Laurier entame ensuite la seconde phase de son argumentation : le vote Lepen serait un vote "révolutionnaire" susceptible de provoquer l’électrochoc dont le pays a besoin pour sortir du marasme. Le catastrophisme et l’angoisse de la déchéance, deux vieilles idées fort peu libérales mais qui depuis toujours font le miel des réactionnaires. La France serait submergée par les musulmans, autre antienne qui tient plus du fantasme que de l’appréciation sérieuse. Que le fondamentalisme islamique soit un danger est certain : ce n’est pas une raison pour abreuver les gens de chiffres fantaisistes comme celui des "10 millions de musulmans en France" (anéanti récemment par Michèle Tribalat, qui n’est pas suspecte de sympathie envers l’Islamisme) voire des âneries complètes comme le fait que les immigrants entrant "votent pour les islamistes". Il faudrait rappeler à M. Laurier que les immigrés, a fortiori lorsqu’ils sont clandestins, ne votent pas en France. Selon Laurier, voter Lepen serait éviter à la France de sombrer. Magnifique illustration du proverbe "nous sommes au bord du gouffre, faisons un grand pas en avant".
Car les libéraux ne doivent en aucun cas se laisser aller à ce genre de discours mortifère et désespéré.
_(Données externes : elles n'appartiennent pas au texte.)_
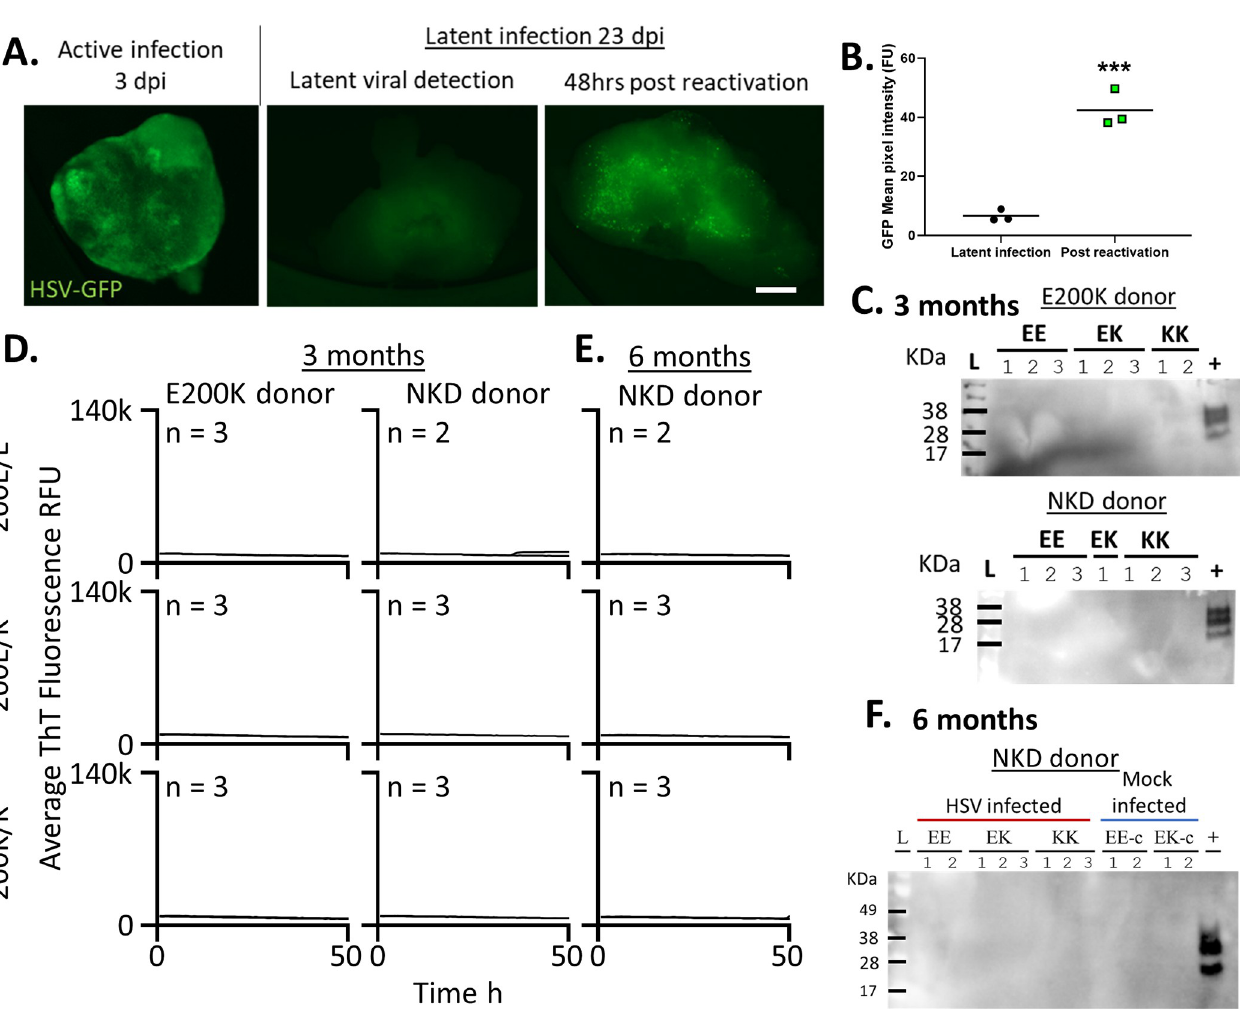
Fig 4. Latent HSV1 infection does not result in emergence of PrP misfolding in the E200K PrP organoids. Organoids were infected with a 0.00001 MOI of McKrae HSV1 while treated with IFN α and brivudine from 24 hr before infection to 14 dpi. A. Example live organoid images of active infection at 3 dpi and latent infection at 23 dpi with or without reactivation by heat shock. Scale bar = 500 μ m. B. Quantification of GFP signal following reactivation of HSV1 replication. Individual points show single organoids (n = 3) and horizontal lines show the average intensity. ��� p < 0.001, Student’s t-test. C. Protease resistant PrP detection in organoids at three months of latent infection compared with sCJD positive control brain homogenate. D. RT-QuIC seeding activity assays at 3 months post infection and E. at 6 months post-infection for the NKD donor. Traces shown are averages of 4 replicate reactions per ‘n’ individual organoids, with the ‘n’ indicated on each graph. None of the samples exceeded the 25% positive well threshold to be considered positive. F. Protease resistant PrP at 6 months of latent infection for the NKD donor compared with positive control sCJD homogenate (+). Numbers above lanes indicates individual organoids. Control organoids (age-matched, treated with compounds and ‘mock’ Vero cell lysates) can be found in S7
Le libéralisme français a toujours privilégié la réforme, le pouvoir de conviction des idées, contre l’esprit révolutionnaire et la politique du pire. Laurier affirme clairement que voter FN est la seule alternative à l’autre vote révolutionnaire, à savoir les partis trotskistes. Si l’on poussait vraiment sa logique, après tout, pour vacciner définitivement les français contre le socialisme, rien de tel que d’espérer l’arrivée au pouvoir du PCF et des trotskistes. Le chaos qui s’ensuivrait serait probablement prophylactique. Voilà le genre de raisonnement auquel conduit la haine et le désespoir face à la société contemporaine.
Les libéraux français se savent peu nombreux ; mais ils ont fait le choix de convaincre, de montrer que leurs idées sont bonnes en participant au débat public, par le biais d’associations comme Liberté Chérie, en cherchant à faire progresser la société française de l’intérieur. Si cette stratégie n’est pas sûre de réussir, elle est la seule qui respecte les valeurs fondamentales auxquelles tous les libéraux sont férocement attachés, les valeurs de liberté et de respect des autres.
Avant tout, les libéraux sont libres de leurs choix en matière électorale. M. Laurier veut voter pour le Front national ? Qu’il le fasse ! mais qu’il n’assimile pas de cette manière scandaleuse la famille des libéraux à ses choix politiques.
Nous, les libéraux, revendiquons notre liberté d’esprit, et la primauté de nos valeurs face à cette incarnation de l’étatisme corporatiste qu’est le Front National. Monsieur Laurier ne votera pas Front National en notre nom.